As he said the last words a nervous giggle could be heard at the back of the group, so he stood up again, suddenly, bones clicking in his back. Leaning towards the tourists he pointed a long and dirty finger towards the owner of the giggle and stared, his eyeballs bulging in their sockets, bloodshot. The tourists were silent.
Coughing again and spitting a gigantic ball of phlegm upon the road, he twirled around, pointing from place to place as he spoke.
“Witches Crossing is surrounded by the Screaming Woods, where the remains of an ancient crossroads can be found, a place where the mortal world meets the supernatural. Look there, friends”, he said, pointing to the North, “there atop the mound in the Screaming Woods is the hanging tree, where evil witches swung and all the people of the village stood around and laughed. All of these lost souls were then buried at the crossroads in the woods, upside down so they could not claw their way back to the surface.”

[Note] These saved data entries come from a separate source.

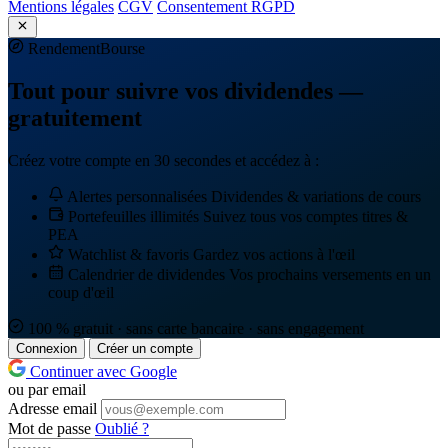
Mentions légales
CGV
Consentement RGPD
Rendement
Bourse
Tout pour suivre vos dividendes —
gratuitement
Créez votre compte en 30 secondes et accédez à :
Alertes personnalisées
Dividendes & variations de cours
Portefeuilles illimités
Suivez tous vos comptes titres &
PEA
Watchlist & favoris
Gardez vos actions à l'œil
Calendrier de dividendes
Vos prochains versements en un
coup d'œil
100 % gratuit · sans carte bancaire · sans engagement
Connexion
Créer un compte
Continuer avec Google
ou par email
Adresse email
Mot de passe
Oublié ?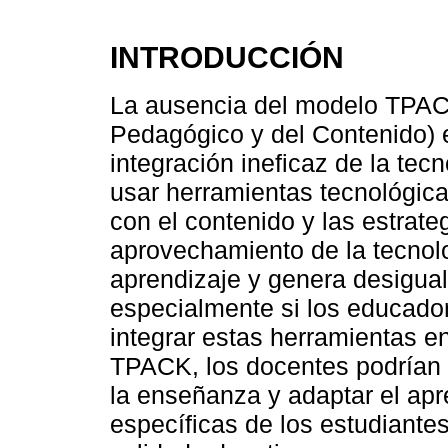
INTRODUCCIÓN
La ausencia del modelo TPAC
Pedagógico y del Contenido) 
integración ineficaz de la tec
usar herramientas tecnológic
con el contenido y las estrate
aprovechamiento de la tecnolo
aprendizaje y genera desigual
especialmente si los educado
integrar estas herramientas e
TPACK, los docentes podrían 
la enseñanza y adaptar el apr
específicas de los estudiantes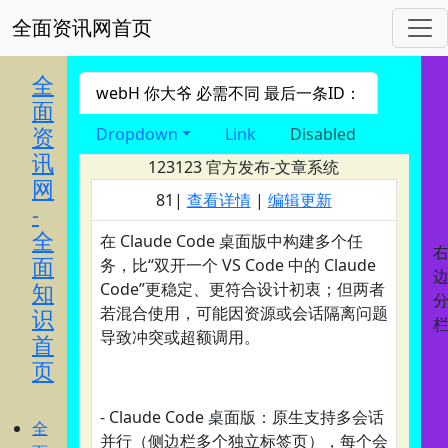
全面资讯网首页
进入 nav导航
全
webH 你大爷 必需不同 最后一条ID：
面
资
Dropdown
Link
Disabled
讯
123123
官方发布-文章系统
网
81|
查看详情
|
编辑更新
-
全
在 Claude Code 桌面版中构建多个任
面
务，比“双开一个 VS Code 中的 Claude
知
Code”更稳定、更符合设计初衷；但两者
若混合使用，可能因资源或会话隔离问题
识
导致冲突或超额调用。
首
页
- Claude Code 桌面版：原生支持多会话
全
并行（侧边栏多个独立标签页），每个会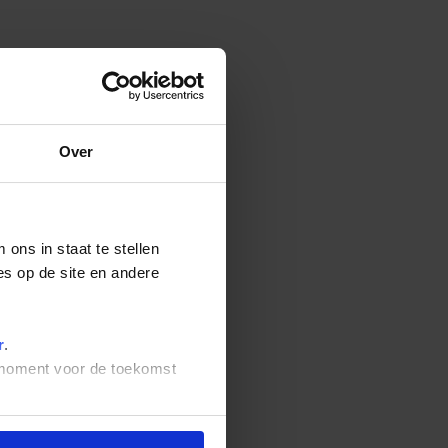
Over
ons in staat te stellen
es op de site en andere
r
.
t moment voor de toekomst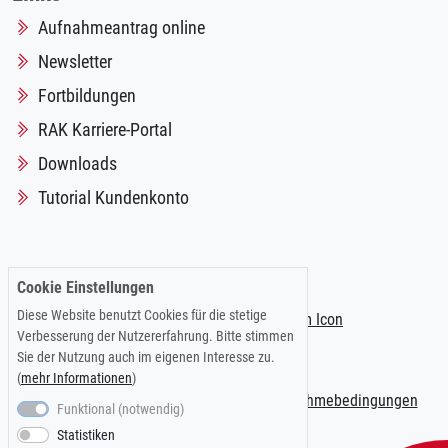
Aufnahmeantrag online
Newsletter
Fortbildungen
RAK Karriere-Portal
Downloads
Tutorial Kundenkonto
Folgen Sie uns auf:
Cookie Einstellungen
Diese Website benutzt Cookies für die stetige
Verbesserung der Nutzererfahrung. Bitte stimmen
Sie der Nutzung auch im eigenen Interesse zu.
(
mehr Informationen
)
Impressum
|
Datenschutzerklärung
|
Teilnahmebedingungen
Funktional (notwendig)
Statistiken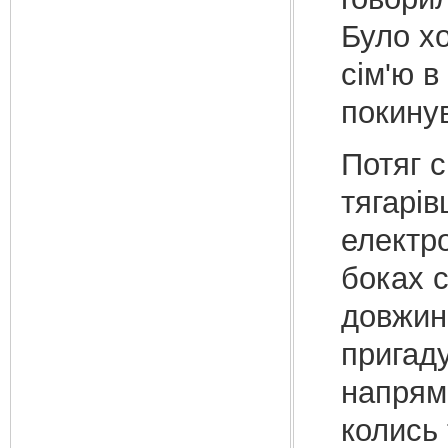
Було хо
сім'ю в
покинув
Потяг с
тягарів
електр
боках 
довжин
пригаду
напрямк
колись 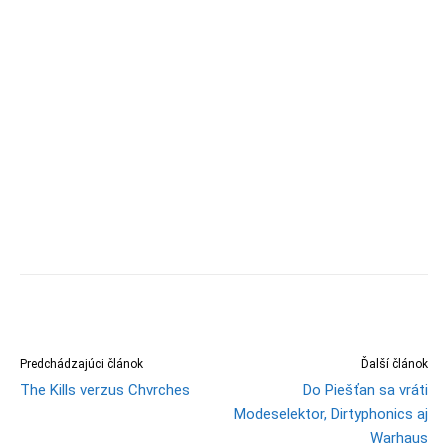
Predchádzajúci článok
Ďalší článok
The Kills verzus Chvrches
Do Piešťan sa vráti
Modeselektor, Dirtyphonics aj
Warhaus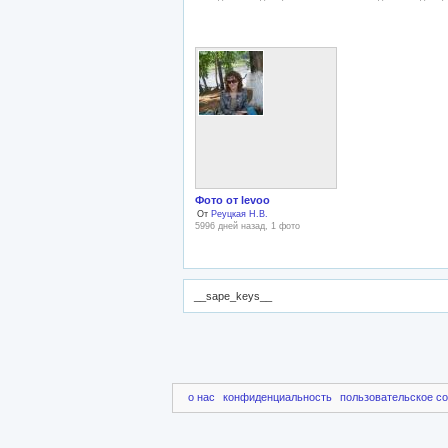
Фото от levoo
От
Реуцкая Н.В.
5996 дней назад, 1 фото
__sape_keys__
о нас
конфиденциальность
пользовательское с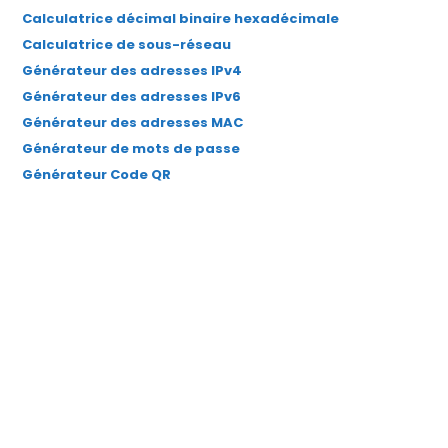
Calculatrice décimal binaire hexadécimale
Calculatrice de sous-réseau
Générateur des adresses IPv4
Générateur des adresses IPv6
Générateur des adresses MAC
Générateur de mots de passe
Générateur Code QR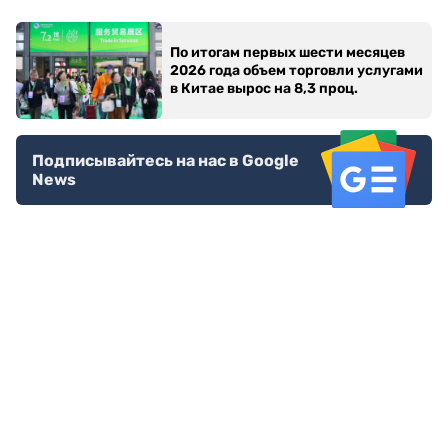
По итогам первых шести месяцев
2026 года объем торговли услугами
в Китае вырос на 8,3 проц.
Подписывайтесь на нас в Google
News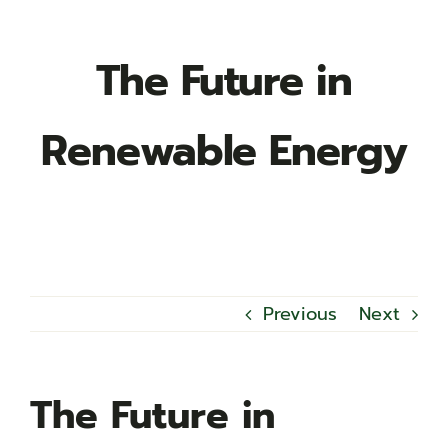
The Future in
Renewable Energy
Previous
Next
The Future in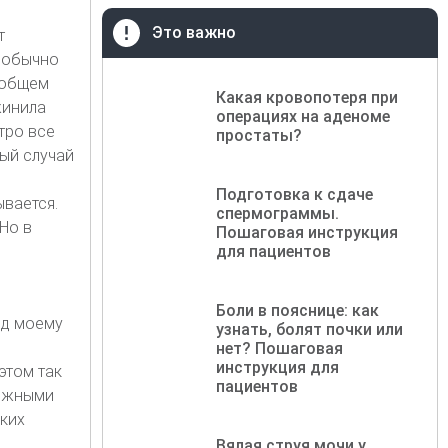
Это важно
т
и обычно
 вобщем
Какая кровопотеря при
жинила
операциях на аденоме
тро все
простаты?
ный случай
Подготовка к сдаче
вается.
спермограммы.
Но в
Пошаговая инструкция
для пациентов
Боли в пояснице: как
ред моему
узнать, болят почки или
нет? Пошаговая
инструкция для
этом так
пациентов
можными
ких
Вялая струя мочи у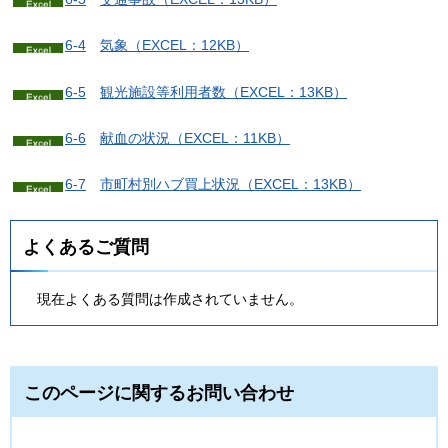
6-4
気
象（EXCEL：12KB）
6-5
観
光施設等利用者数（EXCEL：13KB）
6-6
献
血の状況（EXCEL：11KB）
6-7
市
町村別ハブ買上状況（EXCEL：13KB）
よくあるご質問
現在よくある質問は作成されていません。
このページに関するお問い合わせ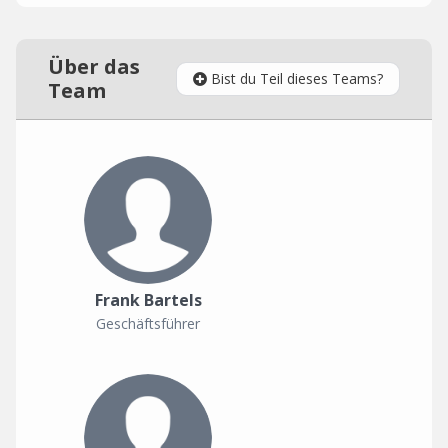
Über das
Bist du Teil dieses Teams?
Team
Frank Bartels
Geschäftsführer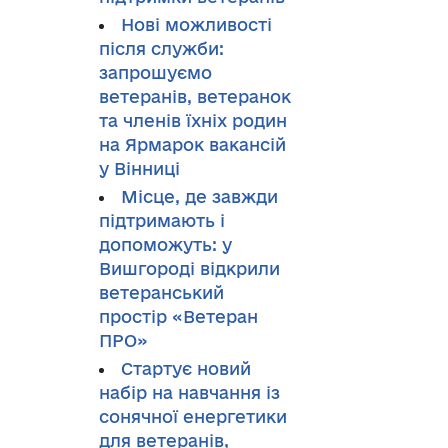
Нові можливості
після служби:
запрошуємо
ветеранів, ветеранок
та членів їхніх родин
на Ярмарок вакансій
у Вінниці
Місце, де завжди
підтримають і
допоможуть: у
Вишгороді відкрили
ветеранський
простір «Ветеран
ПРО»
Стартує новий
набір на навчання із
сонячної енергетики
для ветеранів,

“Look down friends, please, please, look down. What lies beneath your feet is the grave of a man with no known name buried here a long, long time ago. Some say he was a king, some say he was a magician not of this world. Some say he took his own sweet life in sadness at his crimes, and some say that he roams the pathways around the village even now. I say I do not know. But if you put your hand upon the floor, you can feel a solemn drumbeat sounding beneath the earth. That is his still living heart they say, his undead heart beating a miserable tune. Will he rise up again? I have heard it said and believe it to be true.”
“Now as we go about this tour, you will be scared, I promise you. So frightened – yes, so frightened – that you may wish to just leave your skin behind you now and proceed in your skeleton alone. It will save on cleaning – yes friends, and yes we can keep your skin, or other valuables for you for just a small donation.”

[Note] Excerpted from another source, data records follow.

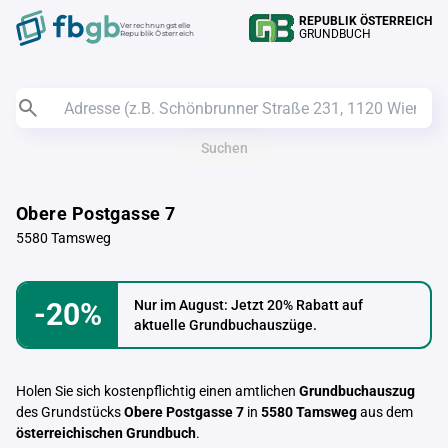
REPUBLIK ÖSTERREICH
Verrechnungstelle
GRUNDBUCH
Republik Österreich
Suchen
Obere Postgasse 7
5580 Tamsweg
-20%
Nur im August: Jetzt 20% Rabatt auf
aktuelle Grundbuchauszüge.
Holen Sie sich kostenpflichtig einen amtlichen
Grundbuchauszug
des Grundstücks
Obere Postgasse 7
in
5580 Tamsweg
aus dem
österreichischen Grundbuch
.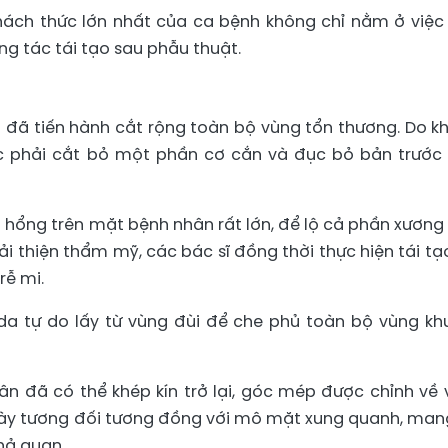
ách thức lớn nhất của ca bệnh không chỉ nằm ở việc 
g tác tái tạo sau phẫu thuật.
p đã tiến hành cắt rộng toàn bộ vùng tổn thương. Do kh
ộc phải cắt bỏ một phần cơ cắn và đục bỏ bản trước
ết hổng trên mặt bệnh nhân rất lớn, để lộ cả phần xương
ải thiện thẩm mỹ, các bác sĩ đồng thời thực hiện tái tạ
rễ mi.
da tự do lấy từ vùng đùi để che phủ toàn bộ vùng kh
 đã có thể khép kín trở lại, góc mép được chỉnh về vị
dày tương đối tương đồng với mô mặt xung quanh, mang
hả quan.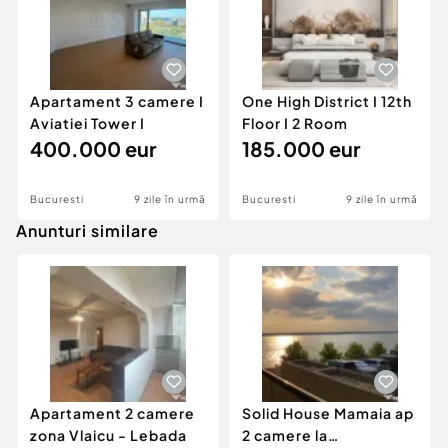
Apartament 3 camere I
One High District I 12th
Aviatiei Tower I
Floor I 2 Room
400.000 eur
185.000 eur
Bucuresti
9 zile în urmă
Bucuresti
9 zile în urmă
Anunturi similare
Apartament 2 camere
Solid House Mamaia ap
zona Vlaicu - Lebada
2 camere la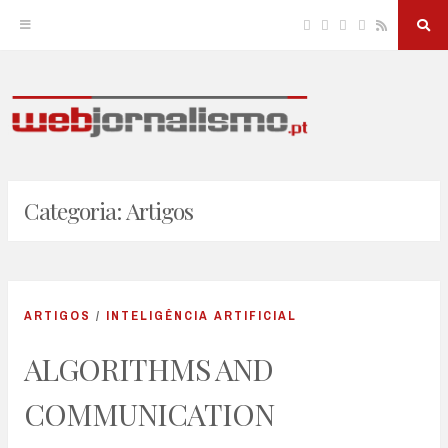
Facebook
Twitter
Linkedin
Instagram
RSS
Sea
But
Skip
to
JORNALISMO E NOVAS TECNOLOGIAS
Webjornalismo
content
Categoria:
Artigos
ARTIGOS
/
INTELIGÊNCIA ARTIFICIAL
ALGORITHMS AND
COMMUNICATION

He said valuables slowly, taking the hand of a woman who dripped diamond rings off every finger, and kissing it.
“Now follow me friends, follow me and let us begin. Terror beckons.”
The old man led off his crowd, like the Pied Piper leading the children towards the mystic river – and they followed on behind him, hung upon his every word, barely noticing the wet of the rain or the howl of the winds. And not noticing that they were being watched.